C'est un tout petit pays enclavé entre l'ogre des  Capitouls et l'orgueilleuse citadelle de Carcassonne, une sorte d'enclave, une épine incongrue dans cette longue et belle descente vers la Méditerranée, mais une épine de rose.

C'est un refuge pour animaux, les humains bien sûr dont je fais partie, mais aussi les biches languides, les sangliers fureteurs et je ne vous parle pas des lièvres qui foisonnent et qui adorent se rouler pour faire les beaux dans des chemins de poussières aux odeurs que si vous deviez les compter il vous faudrait l'infini. Et puis des oiseaux pépères et pas du tout vertueux si vous voyez ce que je veux dire, des abeilles un peu bourgeoises qui ne veulent que la lavande, ou le thym, peut-être encore le romarin. C'est simple je suis sûr que Noé a fait escale ici confondant le seuil de Naurouze avec le mont Ararat ou le canal du Midi aux tempétueuses mers traversées.

 

Un jour, un jour d'été au milieu de mes jours de vie, il m'est arrivé une bien drôle d'histoire.

Enfin quand je dis "drôle" c'est qu'elle résume à elle seule ce que j'essaie de vous transmettre avec mes mots emberlificotés.

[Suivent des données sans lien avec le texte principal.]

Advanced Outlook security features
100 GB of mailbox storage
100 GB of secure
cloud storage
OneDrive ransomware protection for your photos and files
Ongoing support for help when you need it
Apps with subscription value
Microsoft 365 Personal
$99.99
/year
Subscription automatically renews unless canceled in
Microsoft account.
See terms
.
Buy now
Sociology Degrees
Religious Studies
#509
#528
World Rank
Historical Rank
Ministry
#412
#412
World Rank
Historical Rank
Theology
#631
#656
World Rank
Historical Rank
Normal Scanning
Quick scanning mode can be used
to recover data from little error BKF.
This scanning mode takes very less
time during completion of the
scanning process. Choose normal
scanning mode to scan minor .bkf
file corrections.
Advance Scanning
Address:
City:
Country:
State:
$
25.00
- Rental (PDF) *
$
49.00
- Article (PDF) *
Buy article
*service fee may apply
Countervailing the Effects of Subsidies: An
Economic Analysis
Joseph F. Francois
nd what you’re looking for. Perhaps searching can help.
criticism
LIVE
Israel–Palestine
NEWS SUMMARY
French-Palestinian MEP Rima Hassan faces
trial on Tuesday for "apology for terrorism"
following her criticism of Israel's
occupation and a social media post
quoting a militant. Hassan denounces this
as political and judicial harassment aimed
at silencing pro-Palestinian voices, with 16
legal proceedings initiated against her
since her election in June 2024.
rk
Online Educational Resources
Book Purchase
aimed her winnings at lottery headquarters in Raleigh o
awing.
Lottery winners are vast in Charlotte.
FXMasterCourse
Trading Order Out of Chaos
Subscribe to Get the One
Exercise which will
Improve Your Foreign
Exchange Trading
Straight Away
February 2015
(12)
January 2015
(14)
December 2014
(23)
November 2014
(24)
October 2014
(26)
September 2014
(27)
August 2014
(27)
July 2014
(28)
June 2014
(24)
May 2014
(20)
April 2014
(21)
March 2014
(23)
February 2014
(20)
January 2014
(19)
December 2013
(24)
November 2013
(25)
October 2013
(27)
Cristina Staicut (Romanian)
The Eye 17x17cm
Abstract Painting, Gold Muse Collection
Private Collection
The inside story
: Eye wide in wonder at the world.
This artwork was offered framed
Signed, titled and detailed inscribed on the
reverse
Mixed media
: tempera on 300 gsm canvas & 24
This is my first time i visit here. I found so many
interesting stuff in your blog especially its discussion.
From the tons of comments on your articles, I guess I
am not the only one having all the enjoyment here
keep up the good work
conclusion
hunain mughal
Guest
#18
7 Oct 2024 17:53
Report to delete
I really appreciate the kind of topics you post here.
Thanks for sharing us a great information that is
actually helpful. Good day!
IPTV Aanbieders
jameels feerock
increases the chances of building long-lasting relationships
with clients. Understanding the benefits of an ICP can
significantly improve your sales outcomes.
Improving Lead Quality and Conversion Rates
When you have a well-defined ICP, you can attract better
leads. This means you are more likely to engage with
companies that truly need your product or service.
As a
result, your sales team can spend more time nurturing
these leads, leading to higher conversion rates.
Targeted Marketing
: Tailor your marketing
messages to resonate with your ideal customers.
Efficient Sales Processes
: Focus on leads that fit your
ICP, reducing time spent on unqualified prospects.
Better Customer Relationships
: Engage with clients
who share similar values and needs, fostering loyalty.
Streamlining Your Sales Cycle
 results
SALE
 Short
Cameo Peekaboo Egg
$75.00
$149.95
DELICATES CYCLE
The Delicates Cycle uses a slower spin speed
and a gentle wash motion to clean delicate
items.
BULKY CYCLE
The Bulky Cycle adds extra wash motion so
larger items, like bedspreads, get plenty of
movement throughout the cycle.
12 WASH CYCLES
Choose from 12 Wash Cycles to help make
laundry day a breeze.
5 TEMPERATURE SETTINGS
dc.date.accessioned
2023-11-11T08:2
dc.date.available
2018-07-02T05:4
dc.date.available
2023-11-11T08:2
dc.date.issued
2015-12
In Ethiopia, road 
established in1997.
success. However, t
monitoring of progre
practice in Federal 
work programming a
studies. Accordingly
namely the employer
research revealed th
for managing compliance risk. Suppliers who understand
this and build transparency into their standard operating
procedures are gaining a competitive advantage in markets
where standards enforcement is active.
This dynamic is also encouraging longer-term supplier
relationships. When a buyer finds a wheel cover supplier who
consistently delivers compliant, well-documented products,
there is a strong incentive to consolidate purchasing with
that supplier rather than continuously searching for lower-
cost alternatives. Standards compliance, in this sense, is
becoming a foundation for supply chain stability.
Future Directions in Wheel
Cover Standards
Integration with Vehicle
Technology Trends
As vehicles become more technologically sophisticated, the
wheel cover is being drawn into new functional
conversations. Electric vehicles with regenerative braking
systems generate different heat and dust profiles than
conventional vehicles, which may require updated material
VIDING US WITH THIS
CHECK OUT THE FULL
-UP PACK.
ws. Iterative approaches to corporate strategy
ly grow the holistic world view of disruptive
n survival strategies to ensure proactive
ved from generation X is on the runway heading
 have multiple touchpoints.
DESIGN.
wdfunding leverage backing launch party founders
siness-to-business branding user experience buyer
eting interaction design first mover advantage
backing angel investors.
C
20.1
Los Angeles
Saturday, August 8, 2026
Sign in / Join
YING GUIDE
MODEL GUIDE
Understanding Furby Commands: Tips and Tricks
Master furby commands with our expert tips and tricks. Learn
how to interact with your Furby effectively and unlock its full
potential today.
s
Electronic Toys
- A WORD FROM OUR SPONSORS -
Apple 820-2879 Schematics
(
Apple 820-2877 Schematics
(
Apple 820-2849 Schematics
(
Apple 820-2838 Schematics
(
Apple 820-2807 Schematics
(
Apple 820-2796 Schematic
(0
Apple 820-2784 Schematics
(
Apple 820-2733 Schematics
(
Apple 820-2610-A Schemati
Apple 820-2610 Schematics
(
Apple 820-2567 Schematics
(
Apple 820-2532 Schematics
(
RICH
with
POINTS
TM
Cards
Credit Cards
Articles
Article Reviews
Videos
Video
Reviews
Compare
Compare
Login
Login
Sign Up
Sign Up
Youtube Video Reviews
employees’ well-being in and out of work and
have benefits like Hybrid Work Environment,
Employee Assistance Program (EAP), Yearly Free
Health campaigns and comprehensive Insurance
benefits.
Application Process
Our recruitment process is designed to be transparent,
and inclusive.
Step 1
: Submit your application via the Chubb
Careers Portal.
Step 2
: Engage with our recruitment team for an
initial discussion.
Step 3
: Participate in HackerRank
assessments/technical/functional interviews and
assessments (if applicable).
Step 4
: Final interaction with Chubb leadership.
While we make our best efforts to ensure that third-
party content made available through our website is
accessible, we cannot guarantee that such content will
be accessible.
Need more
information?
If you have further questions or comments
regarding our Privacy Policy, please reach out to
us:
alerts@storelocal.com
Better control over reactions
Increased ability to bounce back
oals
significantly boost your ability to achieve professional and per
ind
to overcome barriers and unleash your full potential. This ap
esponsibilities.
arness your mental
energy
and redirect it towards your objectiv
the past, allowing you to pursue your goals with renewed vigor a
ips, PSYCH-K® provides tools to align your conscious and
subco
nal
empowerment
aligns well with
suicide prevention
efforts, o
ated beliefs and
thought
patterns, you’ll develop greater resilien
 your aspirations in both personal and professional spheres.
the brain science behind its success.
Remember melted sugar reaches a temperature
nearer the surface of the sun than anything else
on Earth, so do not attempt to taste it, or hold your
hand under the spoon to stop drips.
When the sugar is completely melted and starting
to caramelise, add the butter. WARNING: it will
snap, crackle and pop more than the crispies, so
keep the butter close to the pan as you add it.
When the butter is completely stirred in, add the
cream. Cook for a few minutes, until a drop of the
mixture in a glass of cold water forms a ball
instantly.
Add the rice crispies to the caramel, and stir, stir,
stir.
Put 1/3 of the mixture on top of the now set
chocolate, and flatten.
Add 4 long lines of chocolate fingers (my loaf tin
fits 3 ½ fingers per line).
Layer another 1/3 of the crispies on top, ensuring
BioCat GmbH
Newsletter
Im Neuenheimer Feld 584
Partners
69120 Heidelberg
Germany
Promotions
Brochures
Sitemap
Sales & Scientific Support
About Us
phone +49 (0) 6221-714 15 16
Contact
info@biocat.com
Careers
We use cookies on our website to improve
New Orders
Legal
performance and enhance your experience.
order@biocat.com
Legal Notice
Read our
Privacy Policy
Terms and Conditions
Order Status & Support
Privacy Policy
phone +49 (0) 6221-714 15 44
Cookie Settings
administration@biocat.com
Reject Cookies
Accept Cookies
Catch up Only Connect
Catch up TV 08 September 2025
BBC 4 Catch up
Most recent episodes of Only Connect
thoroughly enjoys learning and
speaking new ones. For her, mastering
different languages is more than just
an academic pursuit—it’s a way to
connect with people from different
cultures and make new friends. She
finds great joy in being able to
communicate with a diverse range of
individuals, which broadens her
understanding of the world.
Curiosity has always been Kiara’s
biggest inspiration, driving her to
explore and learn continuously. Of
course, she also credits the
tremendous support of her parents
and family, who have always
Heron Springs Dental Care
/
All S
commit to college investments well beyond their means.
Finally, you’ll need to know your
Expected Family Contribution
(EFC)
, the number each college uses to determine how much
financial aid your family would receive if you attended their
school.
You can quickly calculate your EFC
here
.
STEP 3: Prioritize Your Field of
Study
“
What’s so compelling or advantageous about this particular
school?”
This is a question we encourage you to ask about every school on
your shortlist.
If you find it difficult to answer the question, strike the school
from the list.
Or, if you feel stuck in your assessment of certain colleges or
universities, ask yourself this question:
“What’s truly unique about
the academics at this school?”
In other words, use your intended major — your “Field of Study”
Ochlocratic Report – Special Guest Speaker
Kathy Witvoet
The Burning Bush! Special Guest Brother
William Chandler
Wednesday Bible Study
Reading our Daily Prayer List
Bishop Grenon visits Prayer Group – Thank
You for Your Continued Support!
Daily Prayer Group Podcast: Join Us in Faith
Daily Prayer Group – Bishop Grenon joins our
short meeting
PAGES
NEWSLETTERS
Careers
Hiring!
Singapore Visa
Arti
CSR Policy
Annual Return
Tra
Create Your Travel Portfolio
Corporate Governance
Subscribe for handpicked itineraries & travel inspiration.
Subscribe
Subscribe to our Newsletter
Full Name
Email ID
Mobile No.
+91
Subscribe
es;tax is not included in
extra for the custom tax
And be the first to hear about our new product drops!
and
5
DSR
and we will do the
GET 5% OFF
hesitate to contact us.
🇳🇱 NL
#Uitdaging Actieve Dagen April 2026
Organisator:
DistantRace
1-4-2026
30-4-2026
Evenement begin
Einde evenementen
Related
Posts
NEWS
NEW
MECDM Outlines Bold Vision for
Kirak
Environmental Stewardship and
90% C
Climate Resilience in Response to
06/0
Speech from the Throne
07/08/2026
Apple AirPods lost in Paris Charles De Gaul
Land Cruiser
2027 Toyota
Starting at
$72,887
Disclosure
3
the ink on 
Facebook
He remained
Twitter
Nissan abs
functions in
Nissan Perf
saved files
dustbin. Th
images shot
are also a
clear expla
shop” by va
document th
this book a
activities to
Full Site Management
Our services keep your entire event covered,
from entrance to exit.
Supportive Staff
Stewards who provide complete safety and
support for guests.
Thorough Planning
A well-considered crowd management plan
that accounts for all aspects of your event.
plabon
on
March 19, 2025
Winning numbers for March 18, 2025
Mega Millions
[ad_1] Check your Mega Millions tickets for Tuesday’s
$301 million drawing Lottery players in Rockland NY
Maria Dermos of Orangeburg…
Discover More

J'étais arrivé en roulant au sommet d'une de ces montées dont je parlais au début.

Je me suis arrêté, j'ai garé ma diligence sur le bas-côté et l'air de rien, les mains dans les poches et une pâquerette aux lèvres, je me suis dirigé vers une ribe, ayant un besoin urgent de faire refroidir ma mécanique.

Et là, au bout d'un chemin, une touffe d'arbre et un petit clocher qui semblait jouer à cache-cache avec les branches joueuses me faisaient des signes d'un autre âge.

Un petit vent de gamin s'amusait à m'envoyer dans les narines des fragrances qui m'ont je crois rendu un peu pompette car c'est tout joyeux que je me dirigeais vers mon mystère.

Un vieux mur de pierres sèches, mais un très vieux mur, une grille fermée qu'il suffisait de regarder pour qu'elle s'ouvre dans des cliquetis de vieux os malicieux et une chapelle, toute simple, toute nue, toute petite et toute belle. Quatre cyprès qui se tapaient une belote avec le ciel, deux chênes bien plus vieux qui attendaient pour prendre la place, et au fond et si proche à caresser d'un doigt hésitant, la dentelle transparente des Pyrénées laissant deviner au voyeur que je suis des escarpements et des profondeurs de gorges à rendre jalouse la plus experte des effeuilleuses.

Et puis une demie douzaine de tombes.

J'avais sous les yeux une sépulture cathare, avec ses croix si caractéristiques et ses stèles en V renversé et coupé, surmonté d'un cercle de pierre symbolisant une roue.

Je suis resté immobile, longtemps, très longtemps. J'ai caressé les tombes, j'ai caressé les pierres, j'ai caressé les murs de la petite chapelle et j'ai écouté le vent.

J'étais bien, j'étais aux sources, mes sources d'hommes, mes histoires, mes batailles, mes rêves, ma vie.

J'ai frémi.

Je frémis encore en revivant cet instant.

 

J'ai refermé la grille, j'ai remonté le chemin, j'ai ramassé une pierre qui est là pendant que j'écris et puis, arrivé sur la petite route gravillonnée, je n'ai pas pu partir sans me retourner encore pour voir la chapelle et les vieux arbres qui avaient pris la pose.

Et je vous jure qu'à ce moment là, dans le ciel d'un bleu que c'est pas possible d'être aussi bleu, j'ai entendu comme un coup de tonnerre et ces mots "dix de der" qui roulèrent sur les sépultures.